■ Instruction ■
Please reproduce, without any change, all the text read from the pages in the material below, leaving out the pictures.

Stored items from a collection

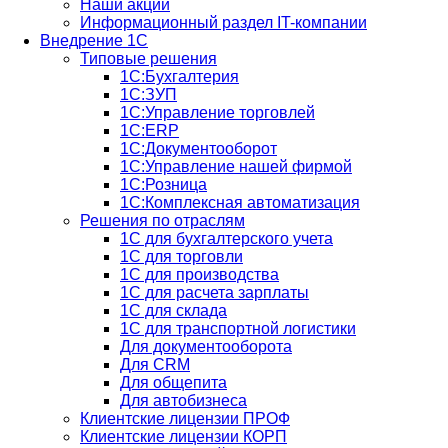
Наши акции
Информационный раздел IT-компании
Внедрение 1С
Типовые решения
1С:Бухгалтерия
1С:ЗУП
1С:Управление торговлей
1С:ERP
1C:Документооборот
1С:Управление нашей фирмой
1С:Розница
1С:Комплексная автоматизация
Решения по отраслям
1С для бухгалтерского учета
1С для торговли
1С для производства
1C для расчета зарплаты
1С для склада
1С для транспортной логистики
Для документооборота
Для CRM
Для общепита
Для автобизнеса
Клиентские лицензии ПРОФ
Клиентские лицензии КОРП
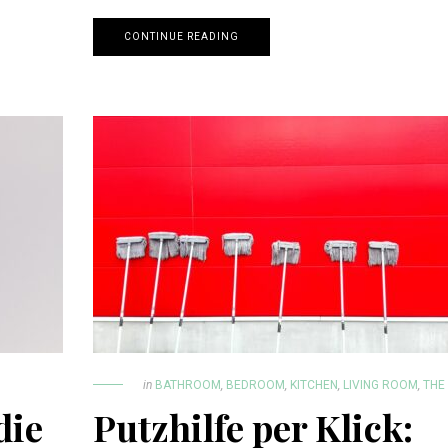
CONTINUE READING
in
BATHROOM
,
BEDROOM
,
KITCHEN
,
LIVING ROOM
,
THE
die
Putzhilfe per Klick:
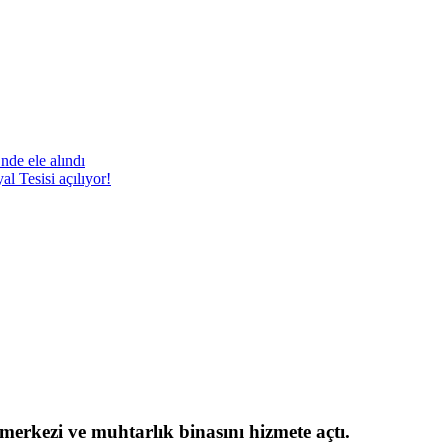
nde ele alındı
 Tesisi açılıyor!
 merkezi ve muhtarlık binasını hizmete açtı.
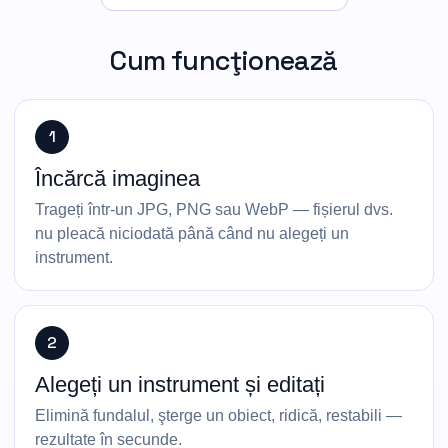
Cum funcţionează
1
Încărcă imaginea
Trageți într-un JPG, PNG sau WebP — fișierul dvs.
nu pleacă niciodată până când nu alegeți un
instrument.
2
Alegeți un instrument și editați
Elimină fundalul, şterge un obiect, ridică, restabili —
rezultate în secunde.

■ Response box ■
Наши акции
Информационный раздел IT-компании
Внедрение 1С
Типовые решения
1С:Бухгалтерия
1С:ЗУП
1С:Управление торговлей
1С:ERP
1C:Документооборот
1С:Управление нашей фирмой
1С:Розница
1С:Комплексная автоматизация
Решения по отраслям
1С для бухгалтерского учета
1С для торговли
1С для производства
1C для расчета зарплаты
1С для склада
1С для транспортной логистики
Для документооборота
Для CRM
Для общепита
Для автобизнеса
Клиентские лицензии ПРОФ
Клиентские лицензии КОРП
CONTINUE READING
in
BATHROOM
,
BEDROOM
,
KITCHEN
,
LIVING ROOM
,
THE
die
Putzhilfe per Klick:
nde ele alındı
 Tesisi açılıyor!
 merkezi ve muhtarlık binasını hizmete açtı.
Cum funcţionează
1
Încărcă imaginea
Trageți într-un JPG, PNG sau WebP — fișierul dvs.
nu pleacă niciodată până când nu alegeți un
instrument.
2
Alegeți un instrument și editați
Elimină fundalul, şterge un obiect, ridică, restabili —
rezultate în secunde.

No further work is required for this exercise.